Pour la communion spirituelle, je vous recommande fort les aspirations de saint Liguori dans ses visites au saint sacrement. C'est un petit livre qui est une source de vive piété, de cette piété dont vous avez un si grand besoin pour pouvoir ensuite l'inspirer aux autres. Car, enfin, c'est de vous aussi qu'il est écrit: “Je suis venu jeter un feu sur la terre, et comme je voudrais que déjà il fût allumé!” (Lc 12:49). Les âmes viendront se réchauffer auprès de vous; si vous n'avez rien, que leur donnerez‑vous? Initiez‑vous donc aux belles et chaudes pensées de saint Alphonse. C'est en marchant sur ses traces que ses religieux opèrent tant de bien. Nous aussi nous sommes les disciples d'un évêque et d'un saint. Sans doute, il y a une petite nuance entre la doctrine de saint François de Sales et celle de saint Liguori, mais toutes deux tendent efficacement au même but. Et aujourd'hui l'esprit de saint François de Sales devient de plus en plus en harmonie avec les besoins actuels. Voilà pourquoi il faut en imprégner notre cœur et notre esprit. Notre cœur, puisque c'est là que Dieu regarde avant tout; notre esprit, qui sert de gouvernail à notre vie. Mais n'allez jamais séparer l'intérieur de l'extérieur.

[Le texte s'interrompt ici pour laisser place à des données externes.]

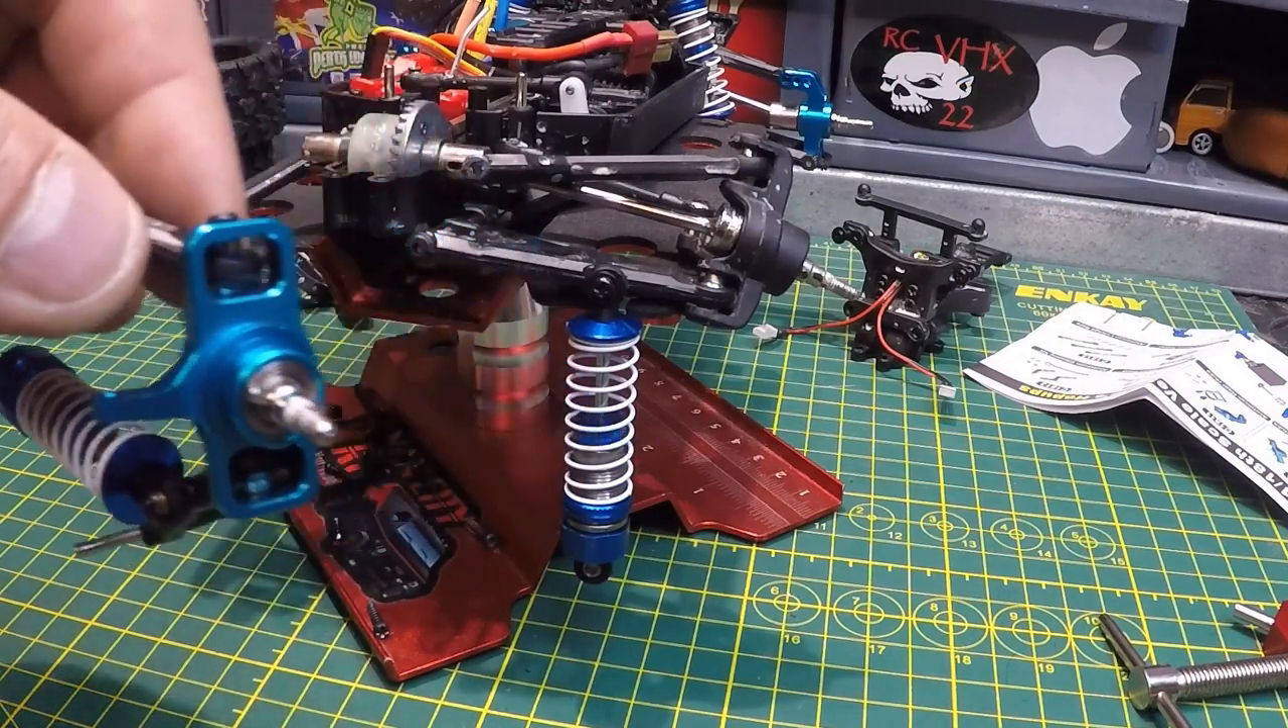I've got the steering hub on the one side pre -assembled here ready to go back in.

Tenez! une comparaison: l'arbre trouve sa vie dans la sève, mais qu'est‑ce qui protège la sève et lui permet de monter jusqu'aux dernières ramifications de l'arbre? L'écorce.  Mutilez‑la, l'arbre souffre. Enlevez‑la, l'arbre meurt. L'écorce, chez nous, c'est la Règle, c'est l'extérieur. Mutilez‑la, supprimez‑la, il ne restera bientôt plus rien au fond. Et pourtant ce fonds, il est de plus en plus nécessaire. Faute de le posséder, on se jette sur des idées nouvelles qui prennent comme une traînée de poudre. Mais ce n' est pas l'américanisme qui nous sauvera, et Satan en profite pour secouer rudement les âmes. “Simon, Simon, voici que Satan vous a réclamés pour vous cribler comme le froment; mais moi j’ai prié pour toi afin que ta foi ne défaille pas” (Lc 2:31). Le démon s'attaque aux plus vigoureux; malheur à qui se laisse tomber entre ses mains impitoyables. À  nous de veiller, appuyés sur les ressources que nous fournit notre. saint fondateur.